Servizio civile: Soddu (Caritas), “in 40 anni 110.000 giovani, bella esperienza di formazione e condivisione”

“È stata ed è una bella esperienza di Chiesa, mai confessionale o di proselitismo. Una Chiesa che ha proposto ai giovani un cammino di formazione e condivisione con i poveri”. Così don Francesco Soddu, direttore di Caritas italiana, ha ripercorso i 40 anni di servizio civile in Caritas durante un convegno che si sta svolgendo oggi a Roma, in occasione della Giornata nazionale che ricorda la prima legge sull’obiezione di coscienza del 1977, che permetteva ai giovani di scegliere questa opzione anziché la leva militare obbligatoria.  “L’esperienza dell’obiezione di coscienza faceva emergere un contrasto – ha ricordato don Soddu – come sta accadendo in questi giorni con la legge sul biotestamento.

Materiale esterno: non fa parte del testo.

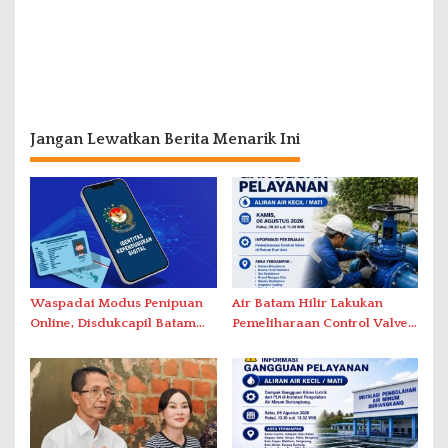
Jangan Lewatkan Berita Menarik Ini
Waspadai Modus Penipuan
Air Batam Hilir Lakukan
Online, Disdukcapil Batam
Pemeliharaan Control Valve,
Tegaskan Aktivasi IKD Wajib
Ini Daftar Area Terdampak
Tatap Muka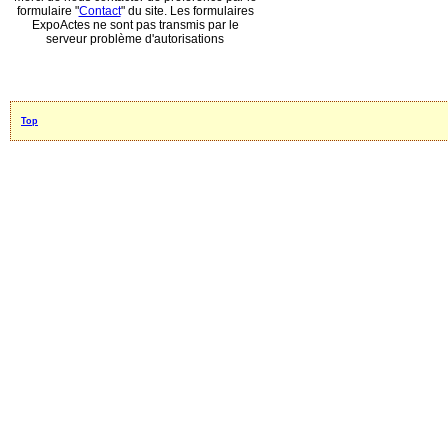
formulaire "
Contact
" du site. Les formulaires
ExpoActes ne sont pas transmis par le
serveur problème d'autorisations
Top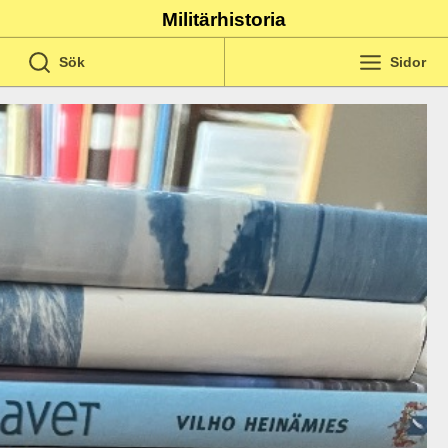
Militärhistoria
Sök
Sidor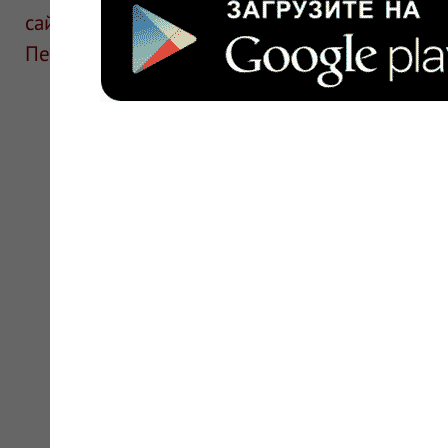
сайте для ознакомления и не является руков
Перед применением необходима консультаци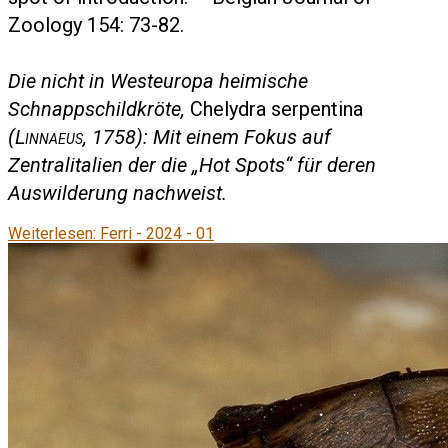
Zoology 154: 73-82.
Die nicht in Westeuropa heimische
Schnappschildkröte,
Chelydra serpentina
(
Linnaeus
, 1758): Mit einem Fokus auf
Zentralitalien der die „Hot Spots“ für deren
Auswilderung nachweist.
Weiterlesen: Ferri - 2024 - 01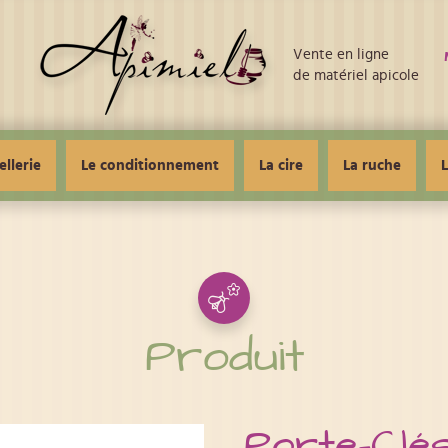
Vente en ligne
de matériel apicole
ellerie
Le conditionnement
La cire
La ruche
L
Produit
Porte-Clés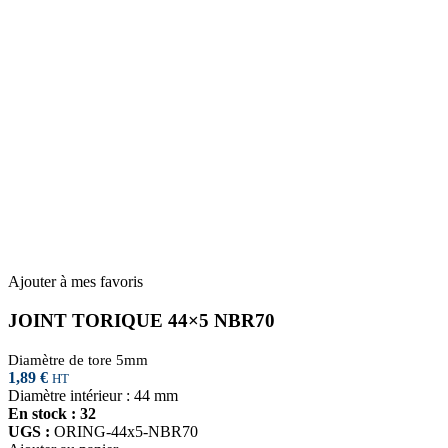
Ajouter à mes favoris
JOINT TORIQUE 44×5 NBR70
Diamètre de tore 5mm
1,89
€
HT
Diamètre intérieur : 44 mm
En stock : 32
UGS :
ORING-44x5-NBR70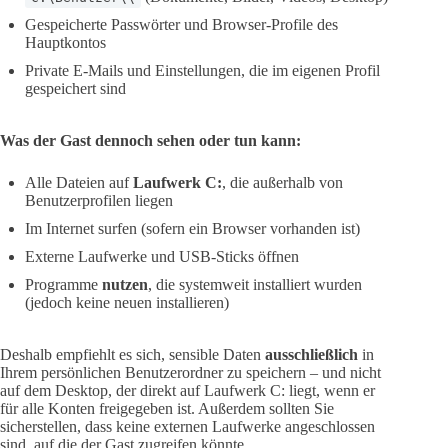
Gespeicherte Passwörter und Browser-Profile des
Hauptkontos
Private E-Mails und Einstellungen, die im eigenen Profil
gespeichert sind
Was der Gast dennoch sehen oder tun kann:
Alle Dateien auf
Laufwerk C:
, die außerhalb von
Benutzerprofilen liegen
Im Internet surfen (sofern ein Browser vorhanden ist)
Externe Laufwerke und USB-Sticks öffnen
Programme
nutzen
, die systemweit installiert wurden
(jedoch keine neuen installieren)
Deshalb empfiehlt es sich, sensible Daten
ausschließlich
in
Ihrem persönlichen Benutzerordner zu speichern – und nicht
auf dem Desktop, der direkt auf Laufwerk C: liegt, wenn er
für alle Konten freigegeben ist. Außerdem sollten Sie
sicherstellen, dass keine externen Laufwerke angeschlossen
sind, auf die der Gast zugreifen könnte.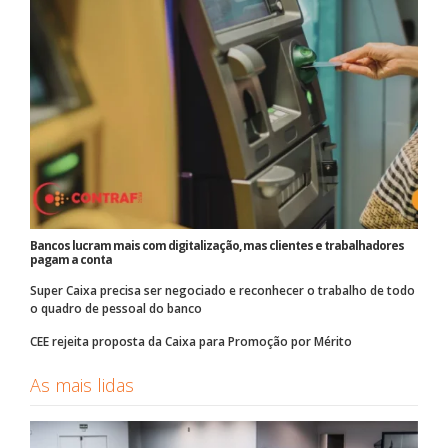
Bancos lucram mais com digitalização, mas clientes e trabalhadores
pagam a conta
Super Caixa precisa ser negociado e reconhecer o trabalho de todo
o quadro de pessoal do banco
CEE rejeita proposta da Caixa para Promoção por Mérito
As mais lidas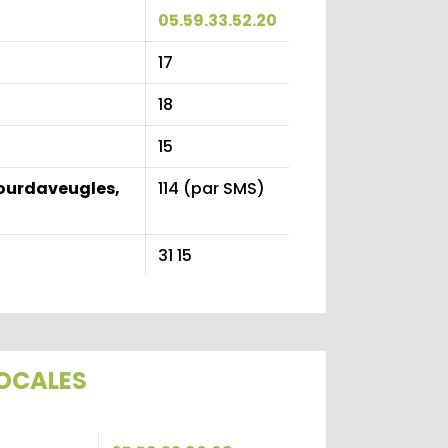
05.59.33.52.20
17
18
15
sourdaveugles,
114 (par SMS)
31 15
OCALES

Abbiamo vissuto gran parte di questi 40 anni in un rapporto dialettico, talvolta anche in scontro aperto, con il ministro della Difesa, perché  la politica arrivò in ritardo rispetto ad una esperienza che coinvolgeva tanti giovani e guadagnava un consenso sempre più crescente”. Alla fine del 1977 gli obiettori in Caritas erano 10; dopo 20 anni più di 5.000, diventando l’ente accreditato con più presenze. Ad oggi almeno 110.000 giovani hanno svolto l’obiezione di coscienza o il servizio civile in Caritas, in seguito alla sospensione, 17 anni, della leva obbligatoria. “Ora si apre un nuovo scenario con la nuova legge sul servizio civile universale – ha concluso don Soddu -. Riflettiamo sul senso profondo di una storia che abbiamo costruito e dobbiamo costruire”.